SYDNEY (AFP) — An independent review of cycling in Australia on Monday recommended that officials extend drug testing and establish an ethics panel in the wake of the doping scandal surrounding U.S. rider Lance Armstrong.
The government ordered the report in November after Armstrong was accused of being part of the most sophisticated doping program in the sport’s history and two senior Australian cycling figures made admissions related to doping.
“People want to see cycling in Australia cleaned up, they want their confidence restored,” sport minister Kate Lundy told reporters as she released the report, which contains 16 wide-ranging recommendations.
It calls for extending drug testing, on a random and targeted basis, to events at state or territory, club and masters level that are currently subject to either limited or no testing.
It also urges Cycling Australia to take “a more proactive role” in gathering intelligence to assist Australia’s sports anti-doping agency ASADA and in establishing collaborative ties with like-minded cycling bodies overseas.
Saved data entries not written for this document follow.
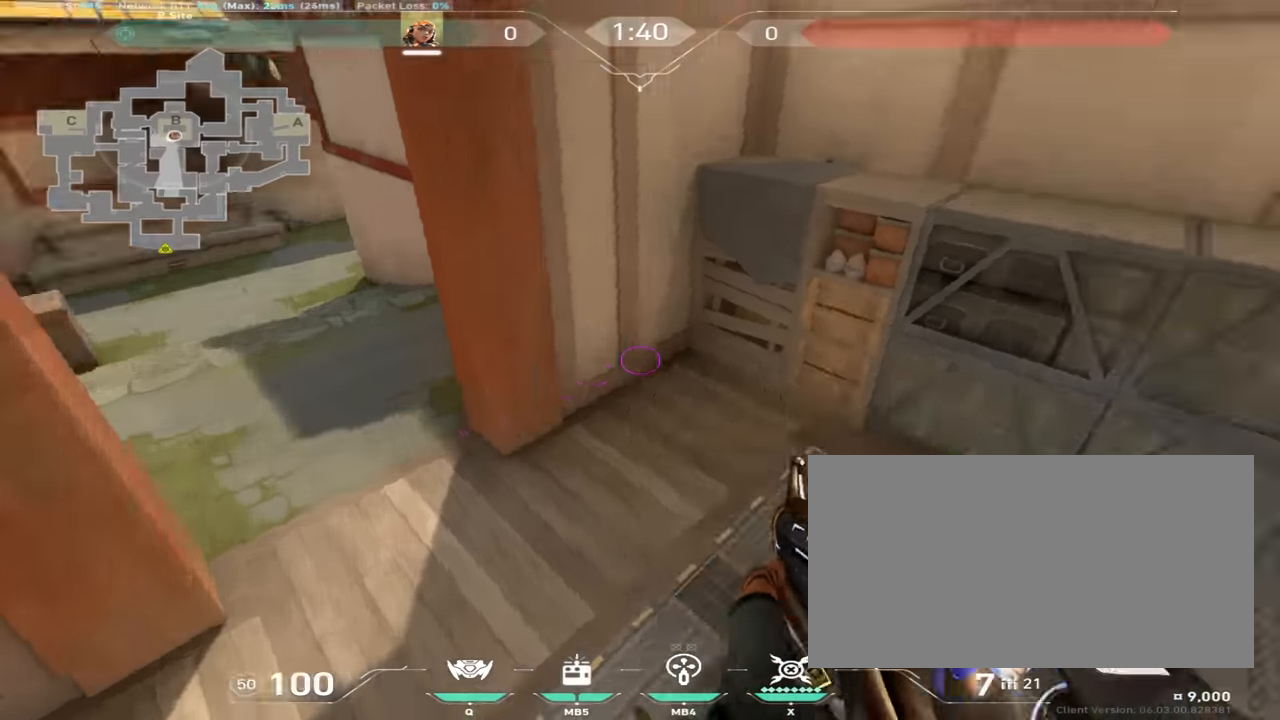
{"keys": ["w"], "mouse": [], "events": [[300, "d", "up"]]}
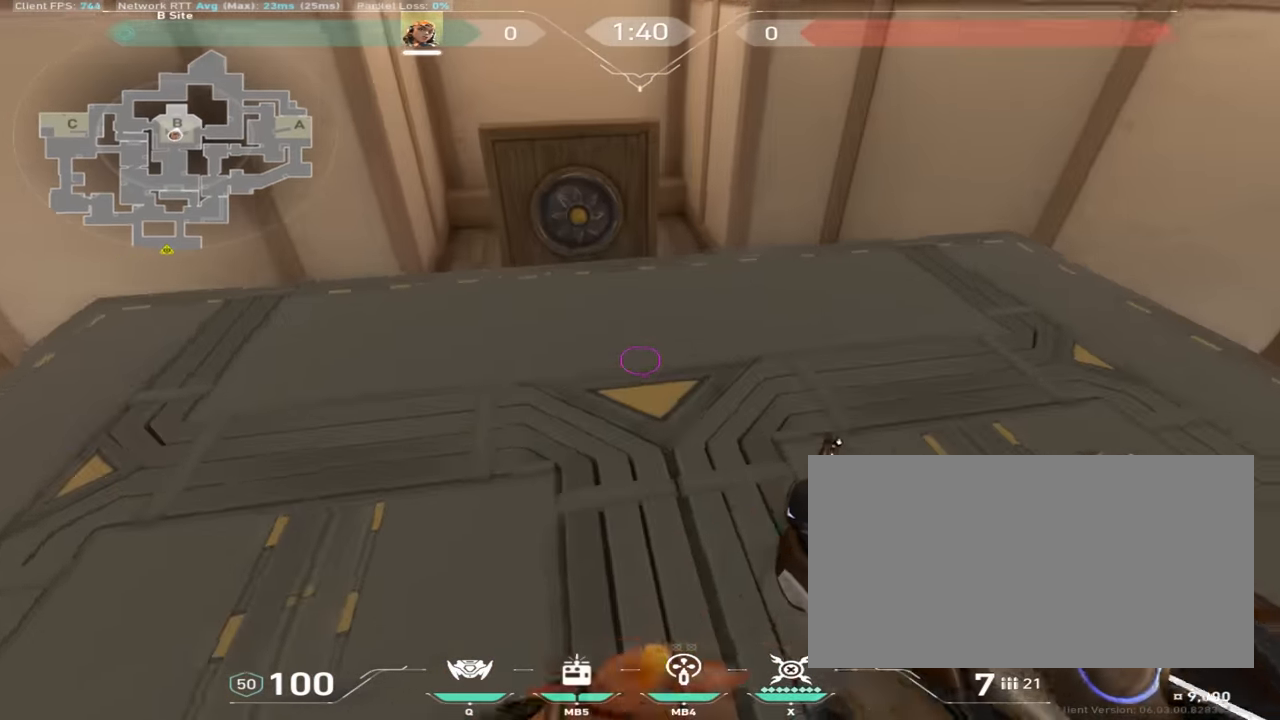
{"keys": ["d", "w"], "mouse": [], "events": [[134, "d", "down"]]}
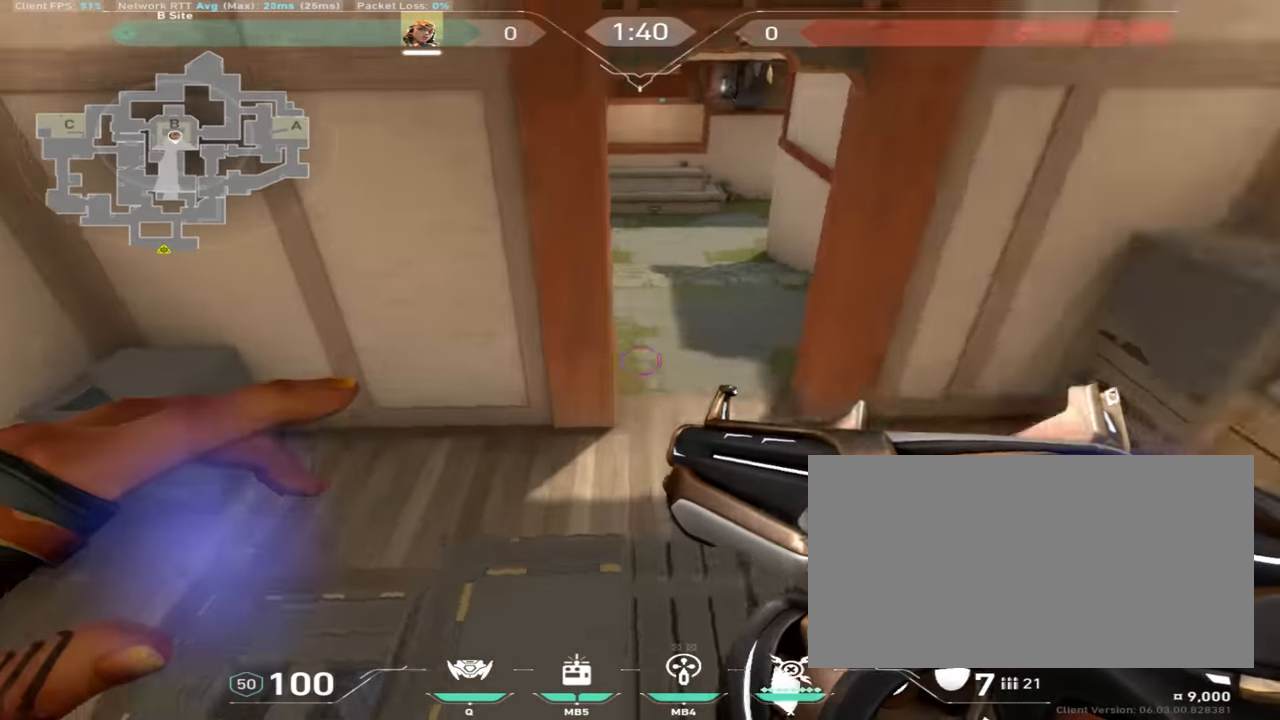
{"keys": ["d", "w"], "mouse": [], "events": [[33, "d", "up"], [267, "d", "down"]]}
“In order to safeguard the future of cycling, its administration and integrity, changes are needed that will impact on aspects of Cycling Australia’s governance, administrative structures and policy positions on several issues,” the report reads.
The review looked particularly at the fact that former athletes had been appointed to roles in the sport, without consideration of whether or not they had been involved in doping activity in the past.
As a result, it recommends the introduction of a policy similar to that announced by the Australian Olympic Committee (AOC) under which coaches, athletes and some other staff must declare any past involvement in doping.
Lundy said the government will formally respond to the report in coming weeks but noted it contained “constructive recommendations that will further strengthen the sport of cycling”.
AOC president John Coates welcomed the review, in particular the call to strengthen ASADA’s powers to compel witnesses to attend interviews and provide documents in regard to doping.
“The AOC supports the recommendations, especially the zero-tolerance approach to doping and more anti-doping education not just in cycling but all sports,” he said in a statement.